Multiply picnics. So we planned some picnics. It felt so small and unprofessional and domestic, so unlike the big solution I’d like to offer. But I emailed a few folks and within a day I had a list of six dates and locations for picnics. So, that Sunday, as I wrapped up my sermon, I invited people to choose a picnic to attend and I wondered, “What if by getting together to talk about what community could be, we’re actually already doing community?”
Today, a month later, one of the picnic hosts approached me and said, “I just wanted to tell you I’ve decided to start a Bible study with some women. In these conversations I’ve heard a common theme of a need for this and thought it’s something I could do to help.” As she listed the names of people who would be part of the Bible study, I almost felt a physical weight lift. They were the names of the people who seemed to be the most lonely or longing most for community, the ones who had first raised the questions about children’s ministry.

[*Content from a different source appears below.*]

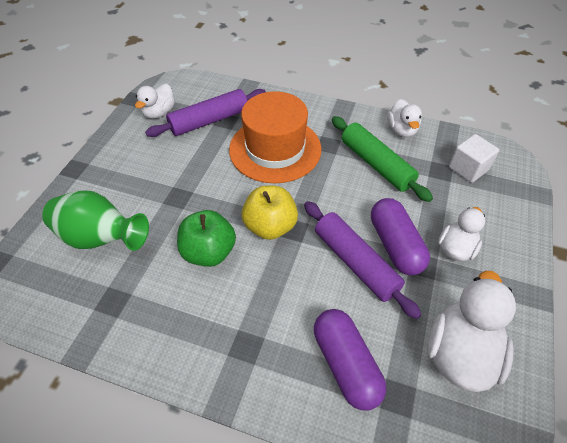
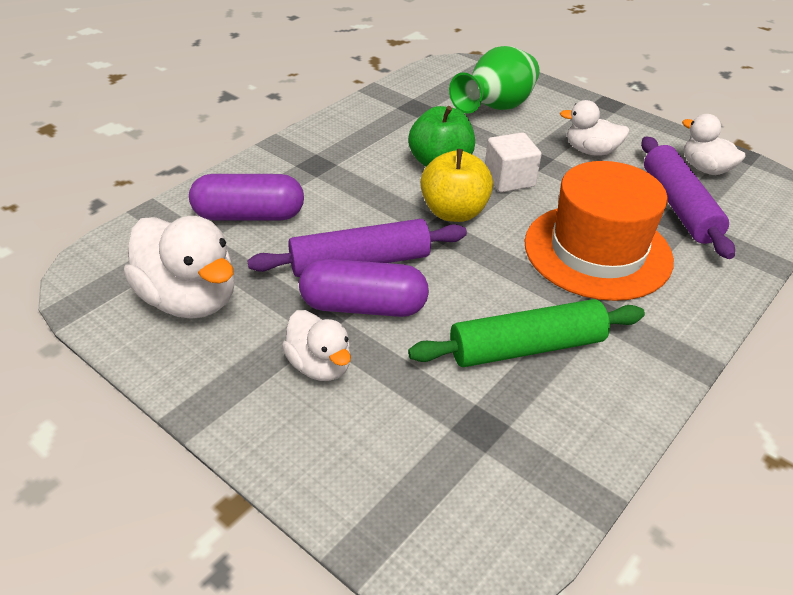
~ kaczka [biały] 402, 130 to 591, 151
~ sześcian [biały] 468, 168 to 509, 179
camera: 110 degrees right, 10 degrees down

As that weight lifted I thought back on the way this six-month process had unfolded. I remembered the moments I had been tempted to buy a curriculum or transplant someone else’s program. If I had found a quick fix to the first question about children’s ministry, we wouldn’t have had a chance to explore together what Christian community can be. If I had plopped a program into place, the conversations that took place and the relationships that began to develop at those picnics would not have happened. If I had tried to fix this, we would have missed the opportunity to watch how the community could create community.
Although this approach feels weak, the saying often attributed to management guru, Peter Drucker, encourages me: “Culture eats strategy for breakfast.” The process of engaging in conversation as staff and with the congregation has helped us shape culture, help us name the decisions we want to avoid, and the recognize signs of a way forward. They’ve helped us define who we are, even if we’re still working on what we do about it.

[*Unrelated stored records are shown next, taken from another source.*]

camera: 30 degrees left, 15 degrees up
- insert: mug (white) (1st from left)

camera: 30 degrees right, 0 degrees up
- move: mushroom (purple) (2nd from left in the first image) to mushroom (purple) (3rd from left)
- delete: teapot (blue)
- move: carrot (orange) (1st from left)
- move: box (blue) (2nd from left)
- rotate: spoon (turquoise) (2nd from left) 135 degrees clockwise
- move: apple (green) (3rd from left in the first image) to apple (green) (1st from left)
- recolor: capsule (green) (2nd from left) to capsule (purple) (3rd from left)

And, even more, I’m encouraged by the example of Jesus with the woman at the well. She wanted a quick, easy, and permanent solution to her immediate problem, something that would mean she wouldn’t have the inconvenience of returning to refill her water jar everyday. The way she first understood Jesus’ promise of living water gave her hope she would never again find herself in that uneasy place of lacking something, of feeling her own need.
Jesus wanted to give her something more satisfying but also more mystifying. His invitation to us is the same. When we are thirsty for answers, when we don’t have what we need, it’s tempting to look for instant gratification, hoping it will keep us from ever having to feel our need again. But, instead, he invites us into something mystifying and along the way we discover the riches of his community and his provision.
Mandy Smith is lead pastor of University Christian Church in Cincinnati, Ohio.